Of particular note, in our regression models, we applied the most common ways of disease transmission, namely additive, recessive, and dominant modes, in our analyses. This was because we did not want to make any assumptions of the disease transmission modes. According to Sham and Purcell [
49], a test that assumed additive effects would have greater power than a test that also allowed dominance, if the true effects at the locus were indeed additive and did not show dominance. Conversely, if the underlying causal variant was recessive, then power would be lost by carrying out an analysis that assumed additively. If there was uncertainty regarding the true pattern of effects at a locus, then it might be appropriate to use several statistical tests to ensure adequate statistical power for all possible scenarios. We therefore included results from these additional models that may provide more information and maintain statistical power as well. Although the covariates were not presented as part of the results in our tables, family history of melanoma and lifetime ever-sunburned controlled in the multivariate models consistently showed statistical significance, whereas sex and age did not. Family history of melanoma [
23], along with fair skin, light hair and eye color are known melanoma genetic risk factors, whereas the levels of sun exposure including sunburns and moles or freckles are important environmental risk factors for melanoma [
65]. The statistical significance of the covariates might indicate a mediating role in our primary study interest, from the susceptible familial genetic makeup of these participants, as well as the behavior or attitude towards sun exposure that resulted in getting sunburns or freckles.
Our study had a few limitations. First, the small sample size does not always provide sufficient power [
66]. Second, by the experimental design, we could only genotype two alleles. Therefore, loci with multiple alleles may not show HWE and must be excluded for analysis. Third, our study participants included only those white individuals from the southern California area, and therefore a loss of generalizability to the broader white population might be expected. Last, a common limitation of case-control studies is that the results provide only an association with risk, but they are not necessarily connected to causality. Replicating findings from another dataset is a common strategy to validate the results identified in our current study. However, even with the most stringent statistical design, SNP findings are usually hard to replicate [
48,
49]. Multiple reasons are considered, such as there are still unknown and uncontrolled confounders, multiple comparisons only lead to chance findings, the gene and environment interaction is not easy to account for, and the target allele is in linkage disequilibrium with the identified allele but the chance finding failed to locate the target allele and thus make replication difficult to achieve. Nevertheless, we will still validate our findings in a separate dataset in our next study, as our ultimate goal is to develop useful markers in prevention.

Information supplied:
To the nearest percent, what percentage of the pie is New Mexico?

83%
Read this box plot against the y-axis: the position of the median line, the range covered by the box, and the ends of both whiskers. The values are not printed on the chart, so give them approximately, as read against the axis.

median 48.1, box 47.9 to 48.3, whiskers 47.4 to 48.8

Exercise instructions: In the melanoma study excerpt, which covariates in the multivariate models consistently showed statistical significance?

Answer to the exercise: Family history of melanoma and lifetime ever-sunburned.